Cutting a pybammsolvers release#

pybammsolvers releases independently of PyBaMM. Its published version is read from packages/pybammsolvers/src/pybammsolvers/version.py (via the regex in packages/pybammsolvers/pyproject.toml), not from the release tag — the pybammsolvers-v* tag namespace only routes the workflow. Keep the tag and version.py in lockstep, or the wrong version ships.

  1. Bump __version__ in packages/pybammsolvers/src/pybammsolvers/version.py and record the change in CHANGELOG.md. Open a PR to main, ensure CI passes, then merge.
  2. From main at the merge commit, create a GitHub release with the tag pybammsolvers-vX.Y.Z, where X.Y.Z exactly matches the new version.py value. This triggers release_solvers.yml, which builds wheels + sdist and publishes to PyPI. The check_version job in that workflow fails the release if the tag and version.py disagree; PyPI separately rejects a re-upload of an already-published version.
  3. Verify the release installs cleanly: pip install pybammsolvers==X.Y.Z.

Conda-forge#

The conda-forge release flow is triggered automatically after a stable PyPI release: the conda-forge bot opens a PR against pybamm-feedstock, which maintainers review and approve.
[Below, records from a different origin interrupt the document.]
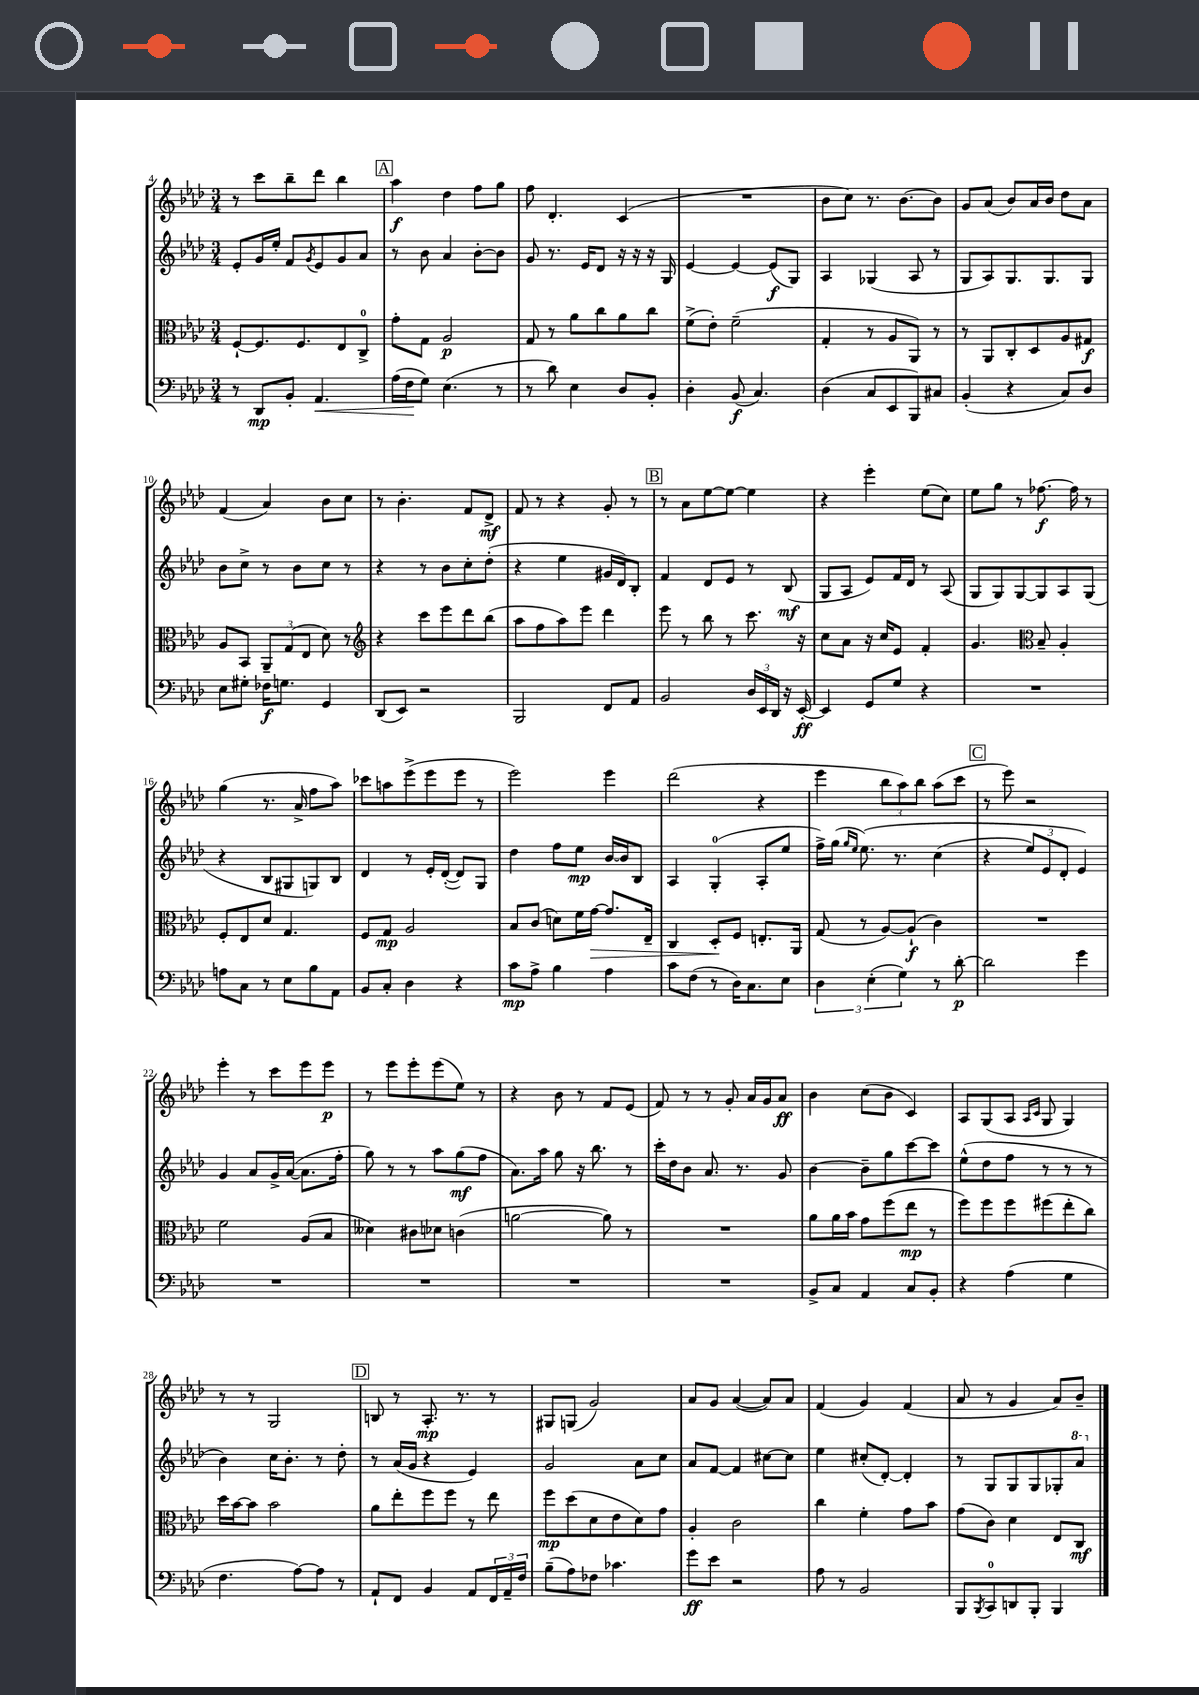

**kern	**kern	**kern	**kern
*staff4	*staff3	*staff2	*staff1
*clefF4	*clefC3	*clefG2	*clefG2
*k[b-e-a-d-]	*k[b-e-a-d-]	*k[b-e-a-d-]	*k[b-e-a-d-]
*M3/4	*M3/4	*M3/4	*M3/4
8r	[8F`	8e-'	8r
8DD-	8.F]	16g	8ccc
.	.	16ee-'	.
8BB-'	.	8f	8bb-~
.	8.F	.	.
.	.	8qg	.
4.AA-	.	8e-	8ddd-
.	8E-	8g	4bb-
.	8C^	8a-	.
=	=	=	=
(16A-	8g'	8r	4aa-
16F	.	.	.
8G)	8G	8b-	.
(4.E-	2A-	4a-	4dd-
.	.	[8b-'	8ff
8r	.	8b-]	8gg
=	=	=	=
8r	8G	8g	8ff
8d-)	8r	8.r	4.d-'
4E-	8a-	.	.
.	.	16e-	.
.	8cc	8d-	.
8D-	8a-	16r	(4c
.	.	16r	.
8BB-'	8cc	16r	.
.	.	16G	.
=	=	=	=
4D-'	(8f^	[4e-	2.r
.	8e-')	.	.
(8BB-	(2f~	4e-_	.
4.C)	.	.	.
.	.	(8e-]	.
.	.	8G)	.
=	=	=	=
(4D-	4G'	4A-	8b-
.	.	.	8cc)
8C	8r	(4G-	8.r
8EE-	8A-	.	.
.	.	.	[8.b-
8BBB-)	8AA-)	8A-	.
8C#	8r	8r	8b-]
=	=	=	=
(4BB-'	8r	8G	8g
.	8AA-	8A-)	(8a-
4r	8C'	8.G	8b-)
.	8D-	.	16a-
.	.	8.G	16b-
8C)	8A-	.	8dd-
8D-	8G#	8G	8a-
=	=	=	=
8E-	8A-	8b-	(4f
8G#'	8BB-	8cc^	.
16F-	12AA-~	8r	4a-)
8.G	.	.	.
.	(12G	.	.
.	.	8b-	.
.	12E-	.	.
4GG	8d-)	8cc	8b-
.	8r	8r	8cc
=	=	=	=
*	*clefG2	*	*
(8DD-	4r	4r	8r
8EE-)	.	.	4.b-'
2r	8ccc	8r	.
.	8eee-	8b-	.
.	8ddd-	8cc'	8f
.	(8bb-	(8dd-'	8d-^
=	=	=	=
2BBB-	8aa-	4r	8f
.	8ff	.	8r
.	8aa-)	4ee-	4r
.	8eee-	.	.
8FF	4ddd-	16g#	8g'
.	.	16d-)	.
8AA-	.	8B-'	8r
=	=	=	=
2BB-	8eee-	4f	8r
.	8r	.	8a-
.	8bb-	8d-	[8ee-
.	8r	8e-	8ee-_
24D-	8.ccc	8r	4ee-]
24EE-	.	.	.
24DD-	.	.	.
16r	.	(8B-	.
[16EE-'	16r	.	.
=	=	=	=
4EE-]	8cc	8G	4r
.	8a-	8A-	.
8GG	16r	8e-)	4eee-'
.	16cc	.	.
8G	8e-	16f	.
.	.	16d-	.
4r	4f'	8r	(8ee-
.	.	(8A-	8cc)
=	=	=	=
2.r	4.g	8G	8ee-
.	.	8G)	8gg
.	.	[8G	8r
*	*clefC3	*	*
.	8B-~	8G]	[8.ff-
.	4A-'	8A-	.
.	.	.	16ff-]
.	.	(8G	8r
=	=	=	=
8A	8F'	4r	(4gg
8C	8E-	.	.
8r	8d-	8B-	8.r
8E-	4.G	8G#	.
.	.	.	16a-^
8B-	.	8G)	8ff
8AA-	.	8B-	8aa-)
=	=	=	=
8BB-	8F	4d-	8ccc-
8C'	8G	.	8aa
4D-	2A-	8r	(8eee-^
.	.	16e-'	8eee-
.	.	([16d-'	.
4r	.	8d-])	8eee-
.	.	8G	8r
=	=	=	=
8c	8B-	4dd-	2eee-)
8A-^	(8c	.	.
4B-	8d)	8ff	.
.	16f	8ee-	.
.	[16g	.	.
4A-	8.g]	[16b-	4eee-
.	.	16b-]	.
.	.	8B-	.
.	16E-~	.	.
=	=	=	=
8c	4C	4A-	(2ddd-
(8F	.	.	.
8r	8D-'	(4G'	.
16D-)	8F	.	.
8.C	.	.	.
.	8.E'	8A-'	4r
8E-	.	8ee-	.
.	16AA-	.	.
=	=	=	=
6D-	(8G	16ff^)	4eee-
.	.	(16gg	.
.	.	16qqgg	.
.	.	16qqee-	.
.	8r	&(8.ee-)	.
(6E-'	.	.	.
.	[8A-)	.	12bb-
.	.	8.r	.
6G)	.	.	12aa-)
.	(8A-`]	.	.
.	.	.	12bb-
8r	4c)	(4cc	(8aa-
[8d-'	.	.	8ccc
=	=	=	=
2d-]	2.r	4r	8r
.	.	.	8eee-)
.	.	12ee-)	2r
.	.	12e-	.
.	.	12d-'	.
4g	.	4e-&)	.
=	=	=	=
2.r	2f	4g	4eee-'
.	.	8a-	8r
.	.	16g^	8ccc
.	.	([16a-	.
.	(8A-	8.a-]	8eee-
.	8B-	.	8eee-
.	.	16ff'	.
=	=	=	=
2.r	4d--)	8gg)	8r
.	.	8r	8eee-
.	8c#	8r	8eee-'
.	8d-	8aa-	(8eee-
.	(4c	(8gg	8ee-)
.	.	8ff	8r
=	=	=	=
2.r	[2a	8.a-)	4r
.	.	16aa-	.
.	.	8gg	8b-
.	.	16r	8r
.	.	8.bb-	.
.	8a])	.	8f
.	8r	8r	(8e-
=	=	=	=
2.r	2.r	16ccc'	8f)
.	.	16dd-	.
.	.	8b-	8r
.	.	8.a-	8r
.	.	.	8g'
.	.	8.r	.
.	.	.	16a-
.	.	.	16g
.	.	8g	8a-
=	=	=	=
8BB-^	8a-	[4b-	4b-
8C	16a-	.	.
.	16b-	.	.
4AA-	8g	8b-~]	(8cc
.	(8ff	8gg	8b-
8C	8ee-	[8ccc	4c)
8BB-'	8r	8ccc]	.
=	=	=	=
4r	8ff)	(8ee-^^	8A-
.	8ff	8dd-	(8G
(4A-	8ff	8ff	8A-
.	.	.	16qqA-
.	.	.	16qqc
.	(8ff#	8r	8G
4G	8ee-'	8r	4G)
.	8cc)	8r	.
=	=	=	=
4.F	16dd-	4b-)	8r
.	[16b-	.	.
.	8b-]	.	8r
.	2b-	16cc	2G
.	.	8.b-'	.
[8A-)	.	.	.
8A-]	.	8r	.
8r	.	8dd-'	.
=	=	=	=
8AA-`	8a-	8r	8B
8FF	8ee-'	(16a-	8r
.	.	16g	.
4BB-	8ff	4r	8.A-'
.	8ff	.	.
.	.	.	8.r
8AA-	8r	4e-)	.
24FF	8ee-	.	8r
24AA-~	.	.	.
24F	.	.	.
=	=	=	=
(8B-~	8ff	2g	8G#
8A-)	(8dd-	.	(8G
8F-	8d-	.	2g)
4.c-	8e-	.	.
.	8d-)	8a-	.
.	8g	8cc	.
=	=	=	=
8g	4A-'	8a-	8a-
8e-	.	[8f	8g
2r	2c	4f]	([4a-
.	.	[8cc#	8a-])
.	.	8cc#]	8a-
=	=	=	=
8A-	4cc	4ee-	(4f
8r	.	.	.
2BB-	4f'	(8cc#'	4g)
.	.	[8d-')	.
.	8g	4d-']	(4f
.	8b-	.	.
=	=	=	=
8BBB-	(8g	8r	8a-
8qBBB-	.	.	.
8CC	8c)	8G	8r
8DD	4d-	8G	4g
8BBB-'	.	8G	.
4BBB-	8E-	8G-'	8a-)
.	8C	8aa-	8b-~
==	==	==	==
*-	*-	*-	*-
When a release touches the API, console scripts, entry points, optional dependencies, supported Python versions, or core project metadata, update meta.yaml in pybamm-feedstock following the conda-forge maintainer docs and re-render the recipe. Push updates directly to the bot’s automated PR where possible. Manual PRs must bump the build number in meta.yaml and be opened from a personal fork.